All the tech innovations at Collision 2019 can’t hide the fact that most leadership positions in the industry are not occupied by women, says Rola Dagher, president of Cisco Canada.
“I think we’ve done a good job so far from a diversity inclusion [perspective], specifically in technology, but we have a very long way to go,” indicated Dagher. “In the technology space, only 15 per cent of women are in director roles, or below director roles in technology.”
Dagher explained that while diversity and equality is an important consideration, ultimately, potential candidates need to be hired based on their skills and merits rather than fulfilling a quota.
“As a leader at Cisco, it’s been amazing to see the changes we’ve made from our CEO down to my level, where our CEO’s leadership team is 50 per cent women. At my level, we’re almost at 45 per cent as females. But for me, I don’t hire people to check the box, I hired people for talent and making sure we have the right talent at the right time. For the right positions, because to me, it’s not about checking the box of color, gender, or race, it’s about ensuring that talent that you’re going to bring in has everything it takes to get to get the job done.”
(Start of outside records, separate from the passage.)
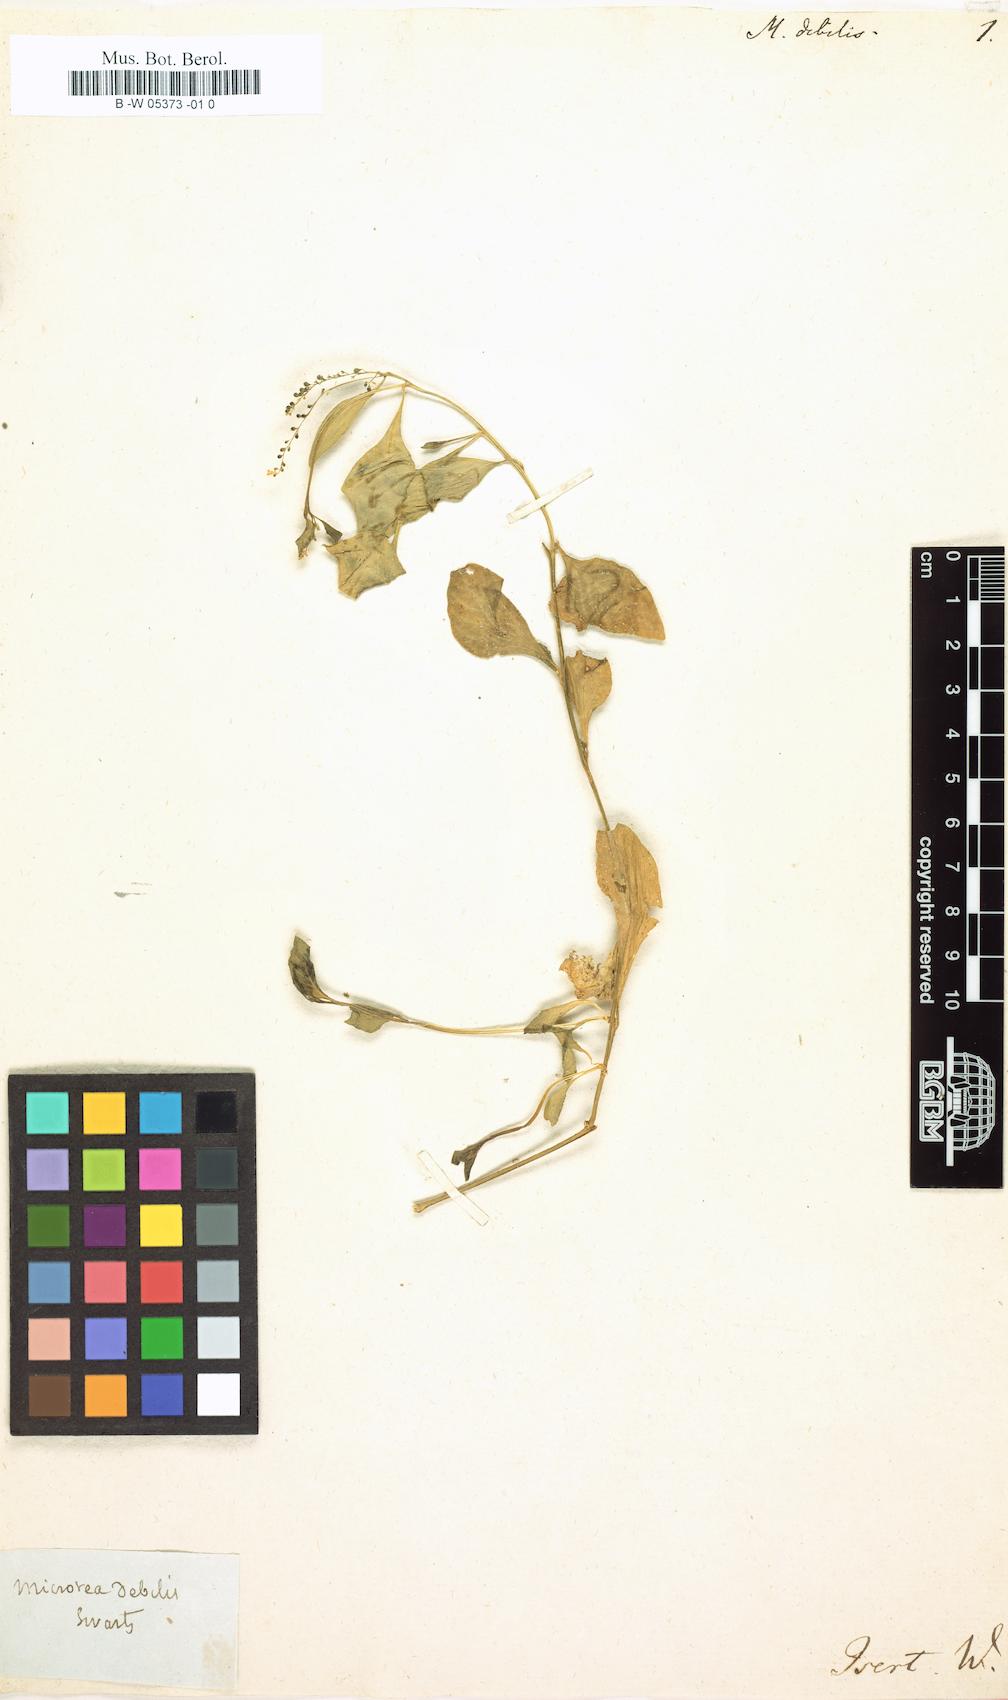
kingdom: Plantae
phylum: Tracheophyta
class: Magnoliopsida
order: Caryophyllales
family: Microteaceae
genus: Microtea
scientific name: Microtea debilis
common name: Weak jumby peppe
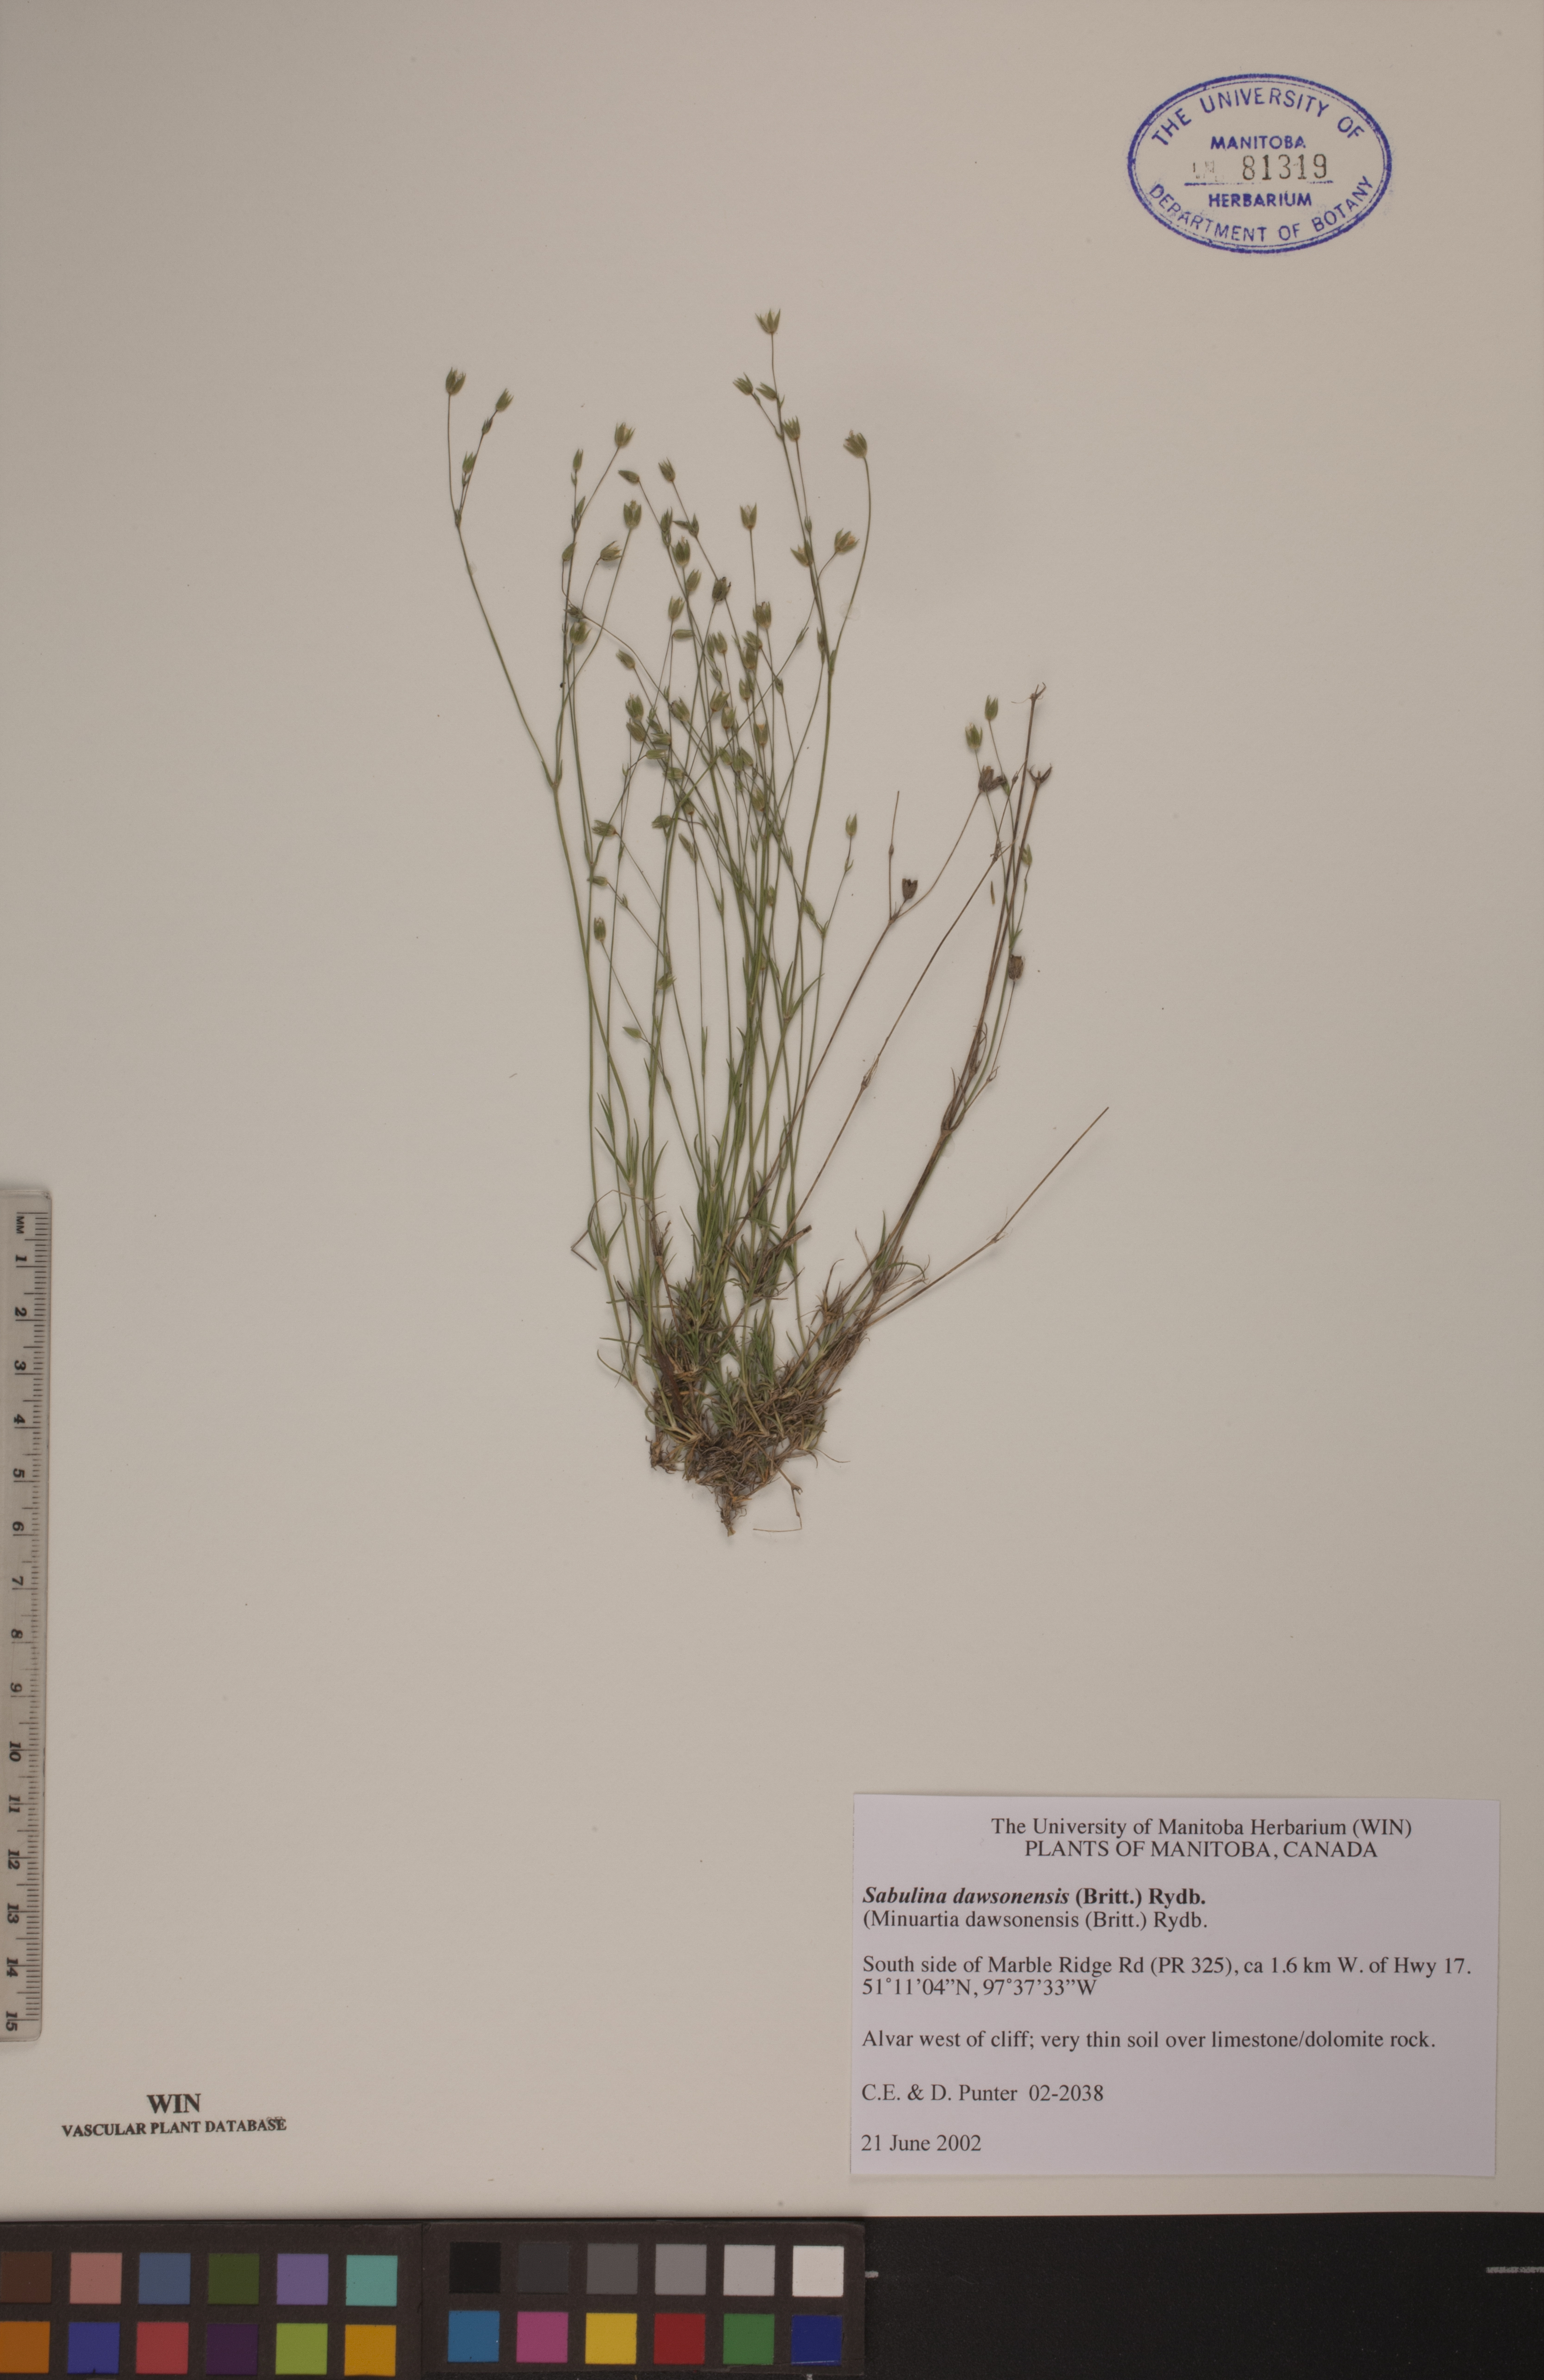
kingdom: Plantae
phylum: Tracheophyta
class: Magnoliopsida
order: Caryophyllales
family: Caryophyllaceae
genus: Sabulina
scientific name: Sabulina dawsonensis
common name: Dawson's cockle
The conversation to invoke interest in STEM subjects — for both men and women — needs to start at an early age and heavily falls upon parental vigilance. Dagher believes that parents need to abandon a strict gender-biased mentality when it comes to steering their children towards a certain career.
“I think it starts at home. And it has to start at a very, very young age. If your daughter at five-years-old is interested in technology, there are so many programs out there that you could start encouraging your daughter, or your son to go into that career. You can’t say because she’s a girl, she shouldn’t be doing this. And he’s a guy, he should go into engineering.”
An equally critical component in shaping a gender-diverse tech workforce is ensuring kids can have all the resources they need in early education. Schools need to support more high-quality programs to allow kids to experiment and experience the different facets of technology.
“It has to start in elementary school as well. Because by the time by the time a girl is a nine-year-old, she’s already kind of thinking: ‘Okay, this is what I want to do’, and there are enough programs that week and camps in the summer that you can guide your kids to go through it. So today is the digital transformation, the fourth industrial revolution, where all you have is technology, and it is impacting human progress. So kids have so much more than they can do with verses 20 and 30 years ago because we didn’t have that luxury.”
Currently, Dagher is the president of Cisco’s Connected Women, a program that highlights female leaders in the technology space. She also frequently participates in Cisco events including Cisco Women Entrepreneurship, Girls Who Code, as well as the Connected North program.
In February, Rola Dagher was named as the “2019 Woman of the Year” at Women in Communications and Technology’s Leadership Excellence Award. Before helming the executive position at Cisco Canada, Dagher was the vice-president for Dell EMC’s Infrastructure Solutions Group. Throughout her career, Dagher has over 25 years of experience in leadership and the vendor market space.
*A previous version of this story included a byline for Alex Coop, but it was Tom Li who wrote the story. We apologize for the error.